> _Problem statement_: Arrange the data below as a Markdown table with the columns "Number" and "Entry," giving each nonblank line its own row and leaving out blank lines and the pictures.
*** Exercise material Section Begins ***
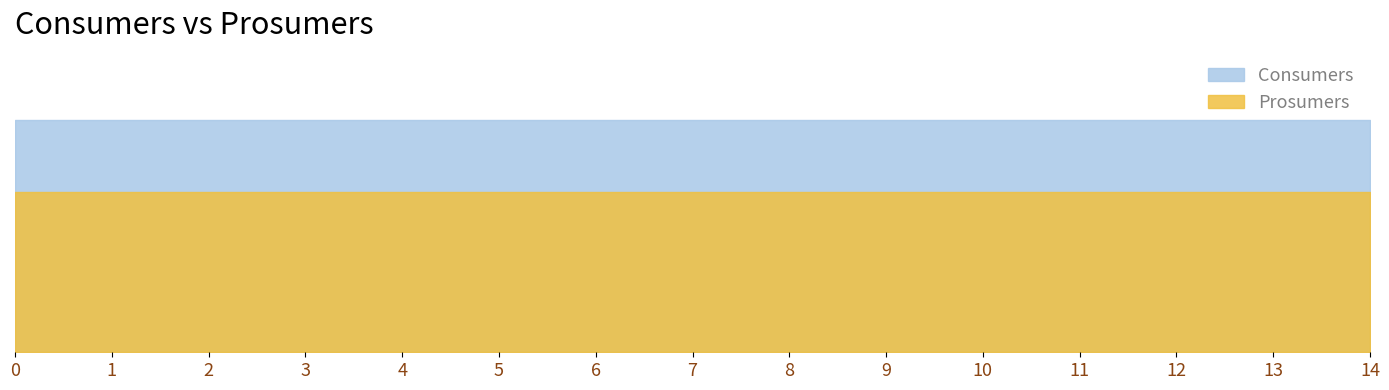

Is the value of Consumers at 11 greater than the value of Prosumers at 14?

Yes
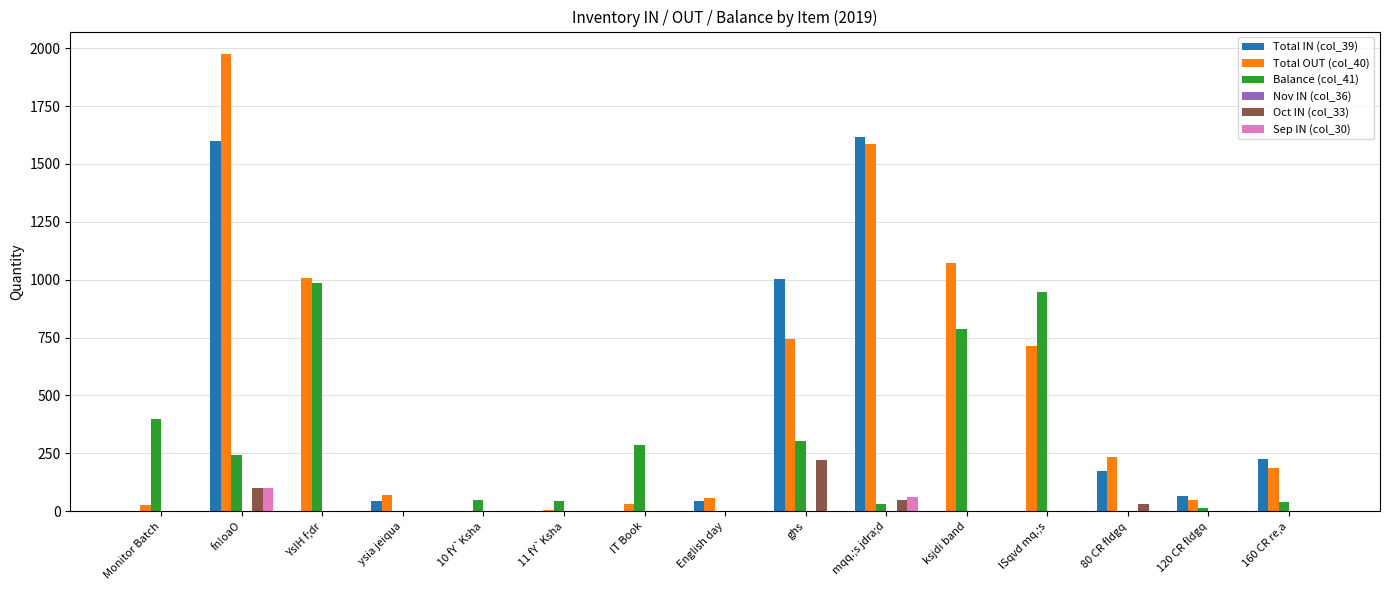

Between ghs and ksjdi band, which series saw the biggest shift?

Total IN (col_39)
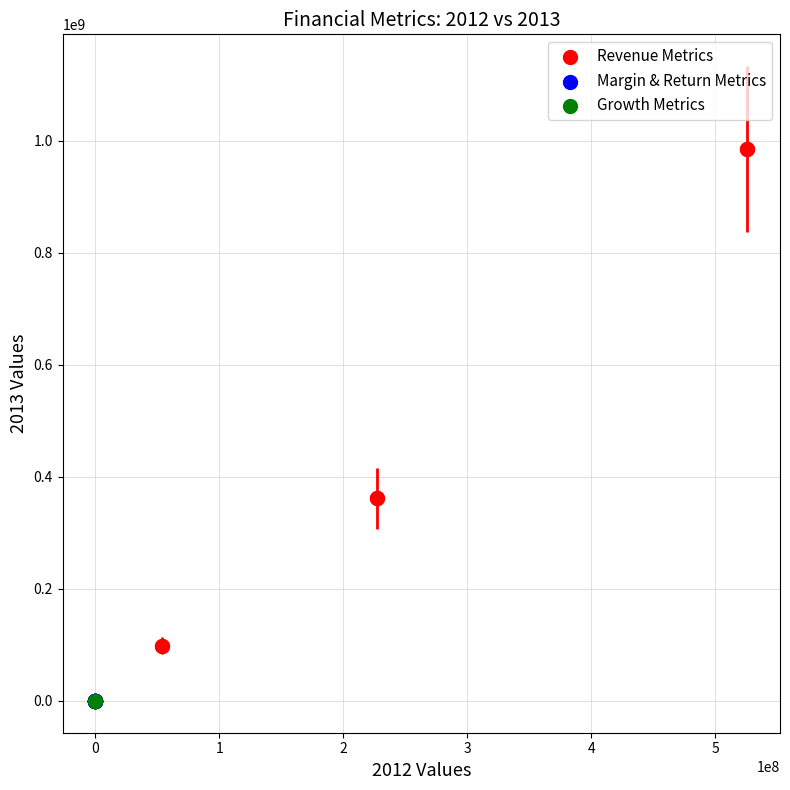

What are all the series names shown in the legend?

Revenue Metrics, Margin & Return Metrics, Growth Metrics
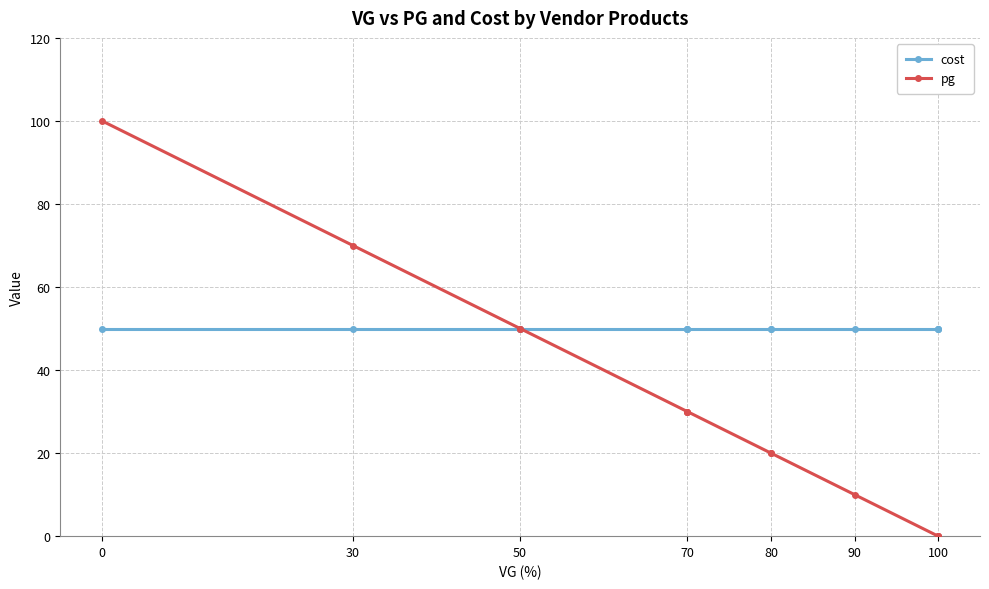

What is the greatest value displayed?

100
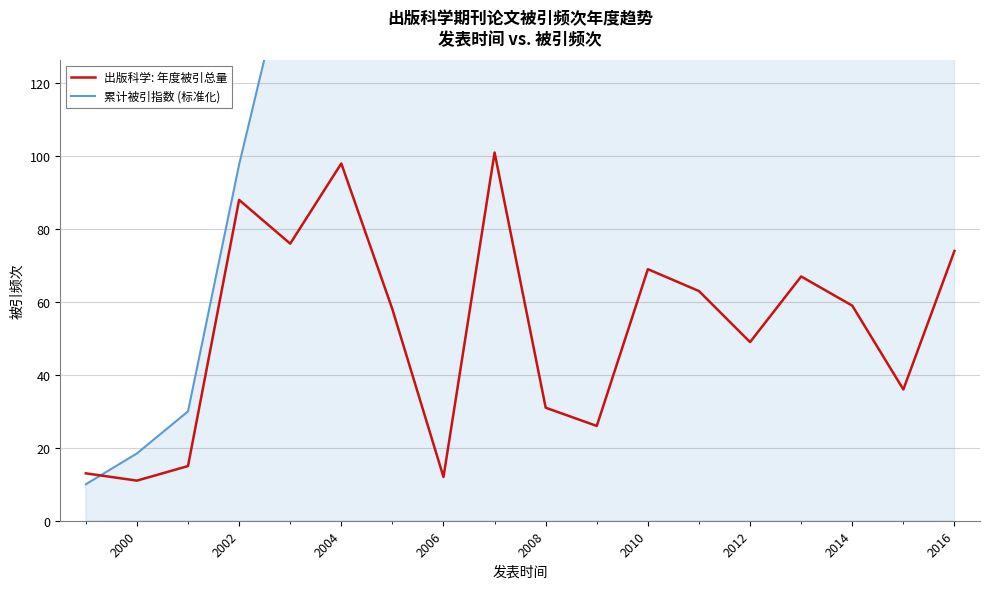

What is the sum of all 累计被引指数 (标准化) values?

6416.2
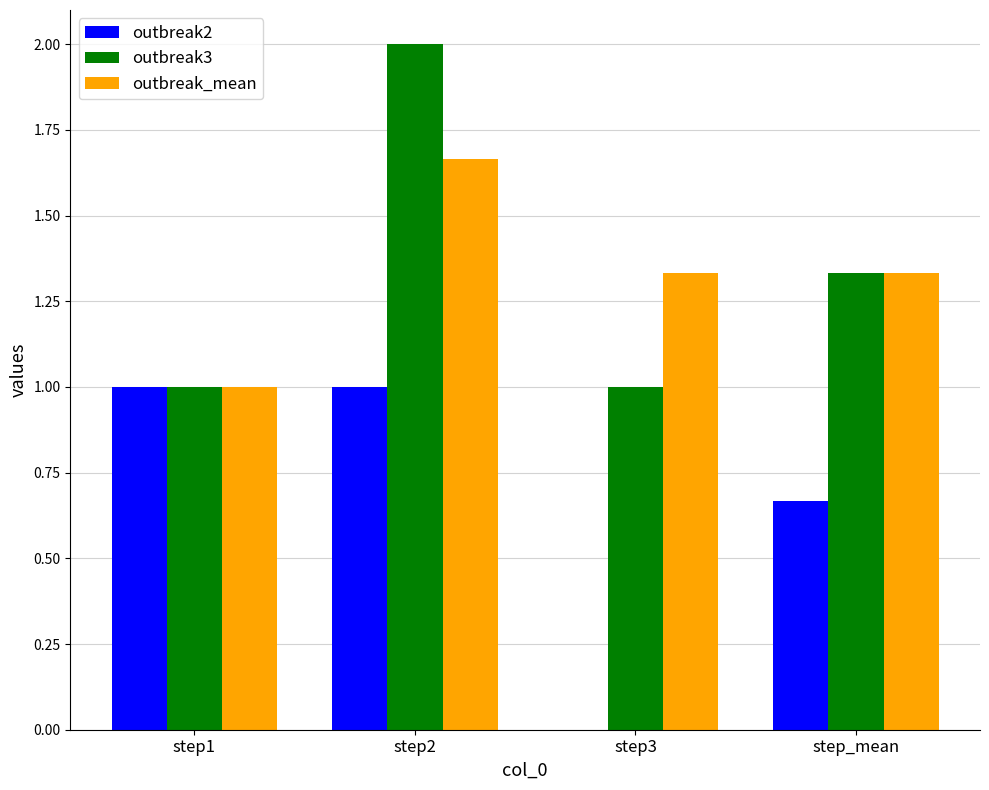

What is the total value across all series at step3?

2.3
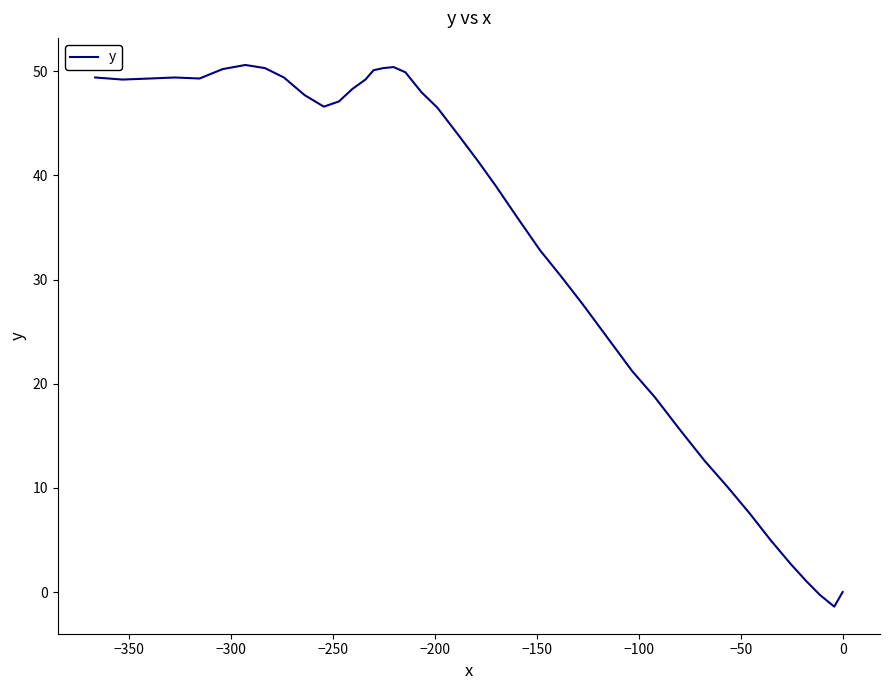

What is the difference between the maximum and minimum values?

52.0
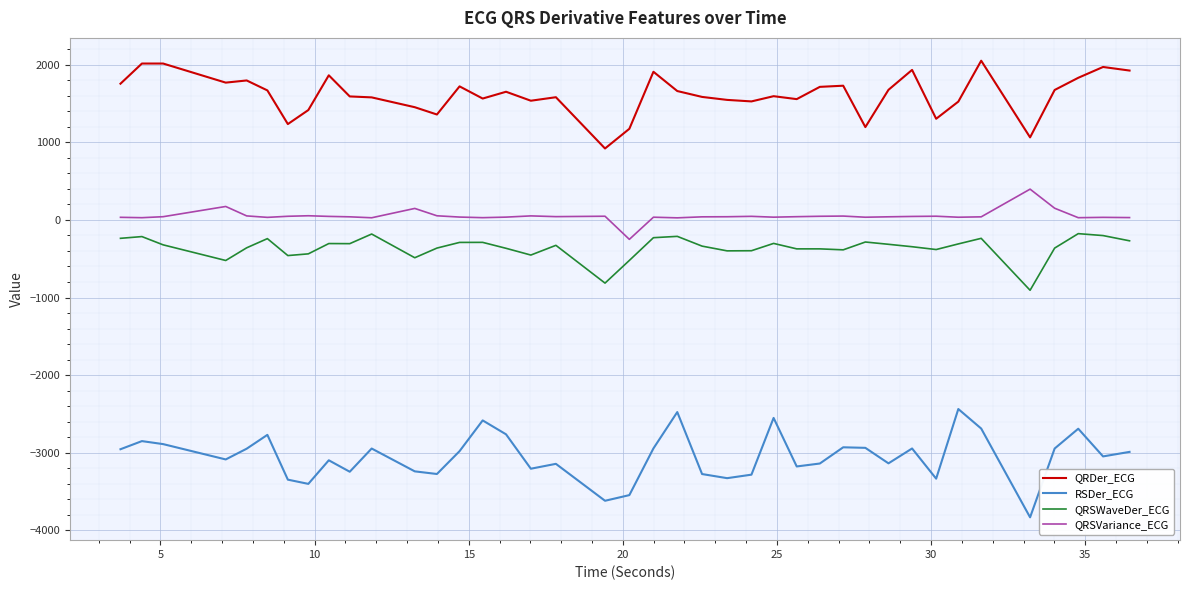

How many lines are shown in the chart?

4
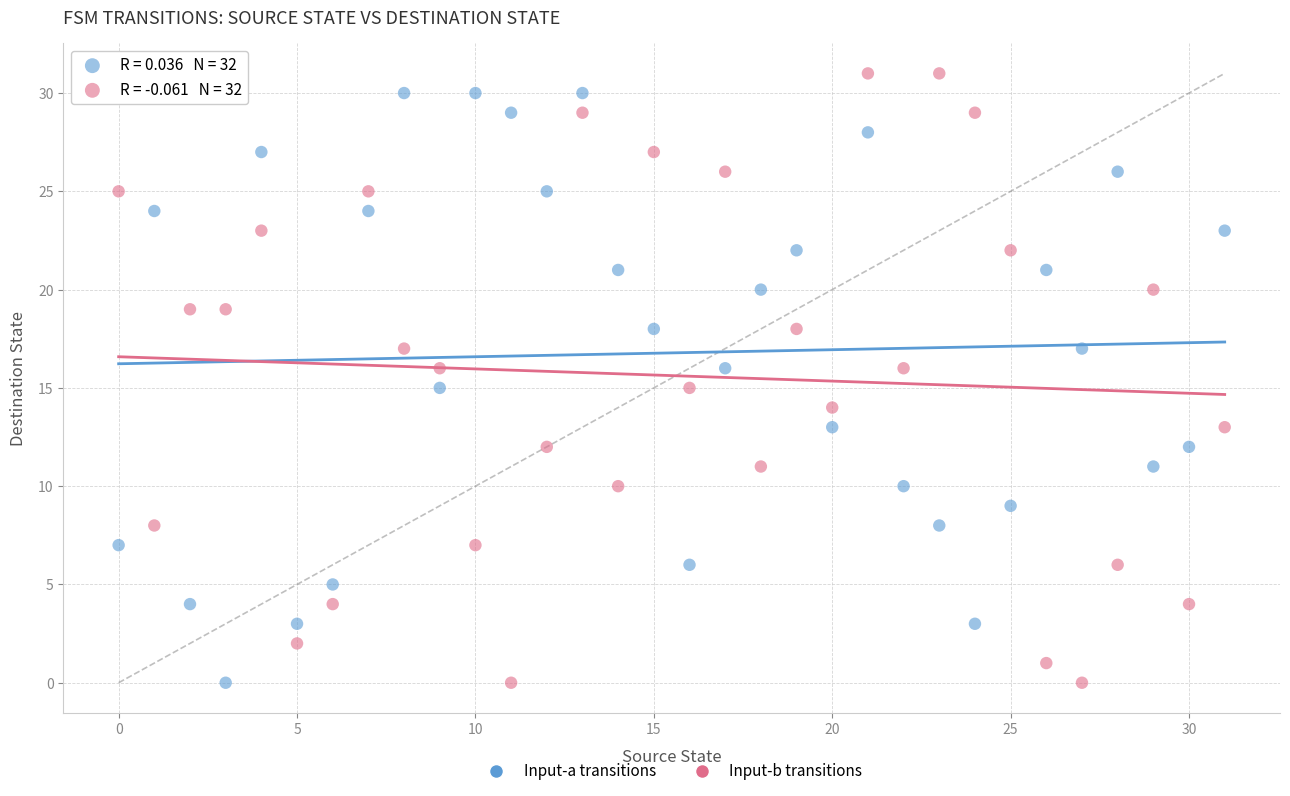

What are all the series names shown in the legend?

Input-a transitions, Input-b transitions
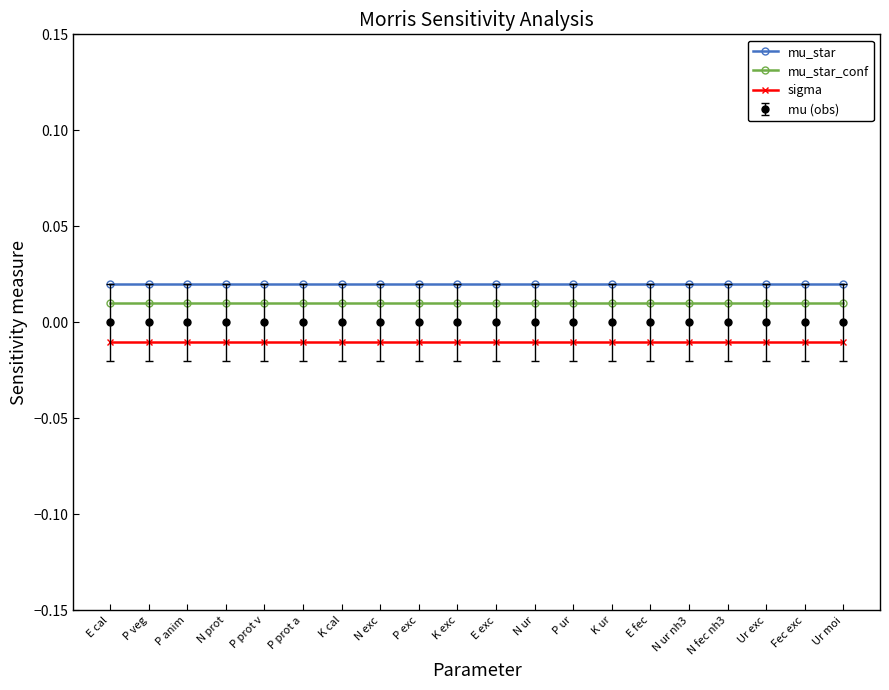

Which series has the widest spread of values?

mu_star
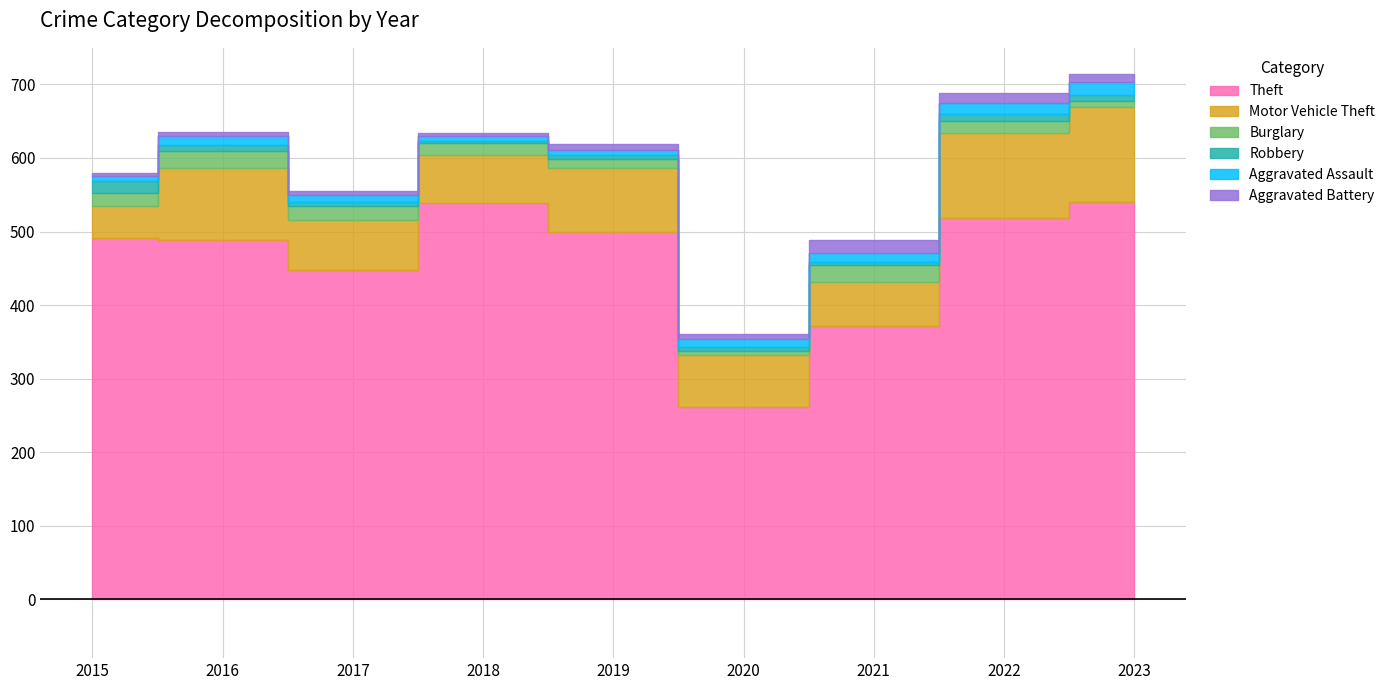

What is the value of the Aggravated Assault point at the 5th from the left?

7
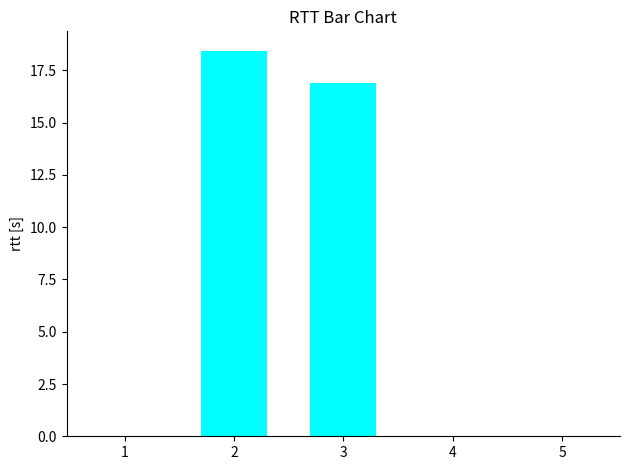

What is the average value?

7.1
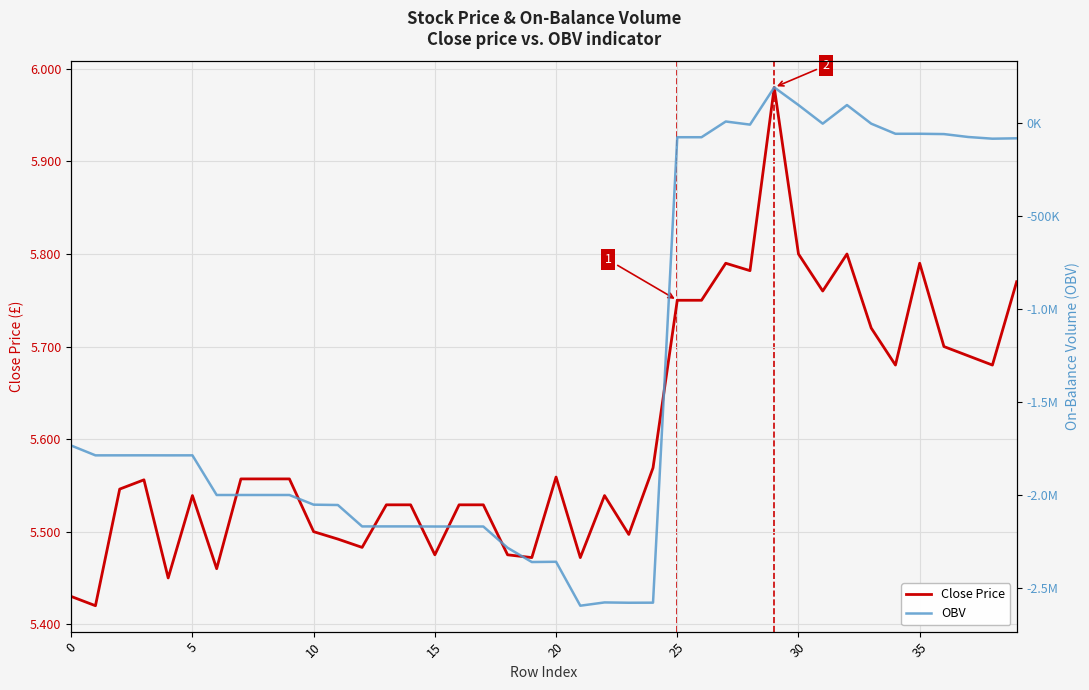

How many interior local peaks does the Close Price series have?

8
*** Exercise material Section Ends ***
> _Solution to this exercise_:
| Number | Entry |
|---|---|
| 1 | Is the value of Consumers at 11 greater than the value of Prosumers at 14? |
| 2 | Yes |
| 3 | Between ghs and ksjdi band, which series saw the biggest shift? |
| 4 | Total IN (col_39) |
| 5 | What are all the series names shown in the legend? |
| 6 | Revenue Metrics, Margin & Return Metrics, Growth Metrics |
| 7 | What is the greatest value displayed? |
| 8 | 100 |
| 9 | What is the sum of all 累计被引指数 (标准化) values? |
| 10 | 6416.2 |
| 11 | What is the total value across all series at step3? |
| 12 | 2.3 |
| 13 | What is the difference between the maximum and minimum values? |
| 14 | 52.0 |
| 15 | How many lines are shown in the chart? |
| 16 | 4 |
| 17 | What are all the series names shown in the legend? |
| 18 | Input-a transitions, Input-b transitions |
| 19 | Which series has the widest spread of values? |
| 20 | mu_star |
| 21 | What is the value of the Aggravated Assault point at the 5th from the left? |
| 22 | 7 |
| 23 | What is the average value? |
| 24 | 7.1 |
| 25 | How many interior local peaks does the Close Price series have? |
| 26 | 8 |